== SUPPLIED MATERIAL ==

....................

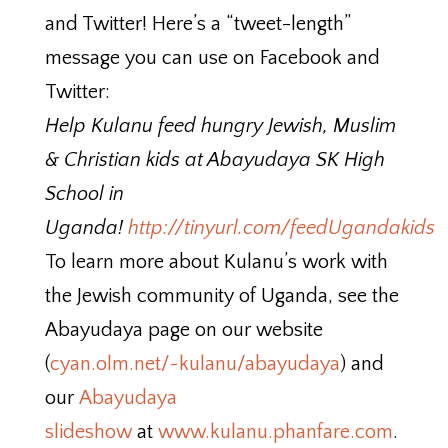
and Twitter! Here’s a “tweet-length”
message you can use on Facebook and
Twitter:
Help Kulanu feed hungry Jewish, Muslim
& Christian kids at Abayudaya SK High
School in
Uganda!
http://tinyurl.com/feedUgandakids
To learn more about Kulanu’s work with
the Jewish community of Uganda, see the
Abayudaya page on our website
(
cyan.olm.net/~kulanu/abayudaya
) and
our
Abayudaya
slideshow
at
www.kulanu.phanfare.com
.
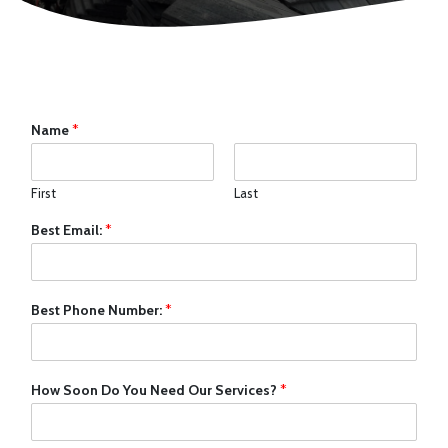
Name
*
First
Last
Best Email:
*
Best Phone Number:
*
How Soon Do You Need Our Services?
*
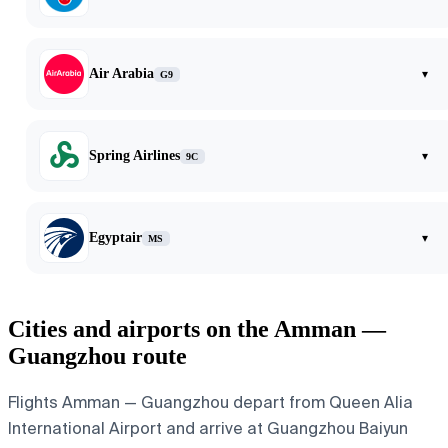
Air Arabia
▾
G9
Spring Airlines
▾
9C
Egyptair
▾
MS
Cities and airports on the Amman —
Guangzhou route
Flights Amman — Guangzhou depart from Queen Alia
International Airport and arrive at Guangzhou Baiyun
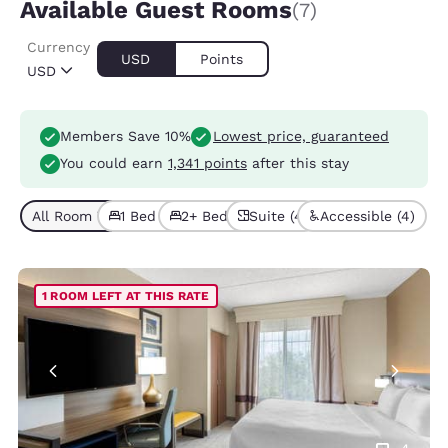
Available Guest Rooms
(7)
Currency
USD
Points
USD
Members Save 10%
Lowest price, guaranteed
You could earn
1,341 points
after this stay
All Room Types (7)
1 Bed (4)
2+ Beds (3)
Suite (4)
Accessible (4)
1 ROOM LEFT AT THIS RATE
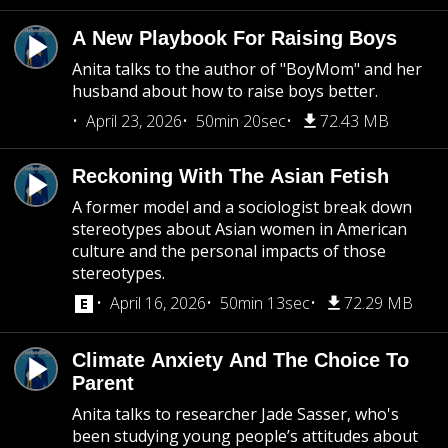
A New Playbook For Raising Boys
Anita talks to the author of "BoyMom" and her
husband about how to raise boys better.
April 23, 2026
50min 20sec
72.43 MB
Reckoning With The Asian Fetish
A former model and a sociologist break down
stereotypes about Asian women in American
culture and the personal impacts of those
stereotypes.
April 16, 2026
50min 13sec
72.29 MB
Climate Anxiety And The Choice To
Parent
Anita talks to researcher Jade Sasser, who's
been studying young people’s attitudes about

....................

In the material above, find each line that has the string "about" and return it.

To learn more about Kulanu’s work with
husband about how to raise boys better.
stereotypes about Asian women in American
been studying young people’s attitudes about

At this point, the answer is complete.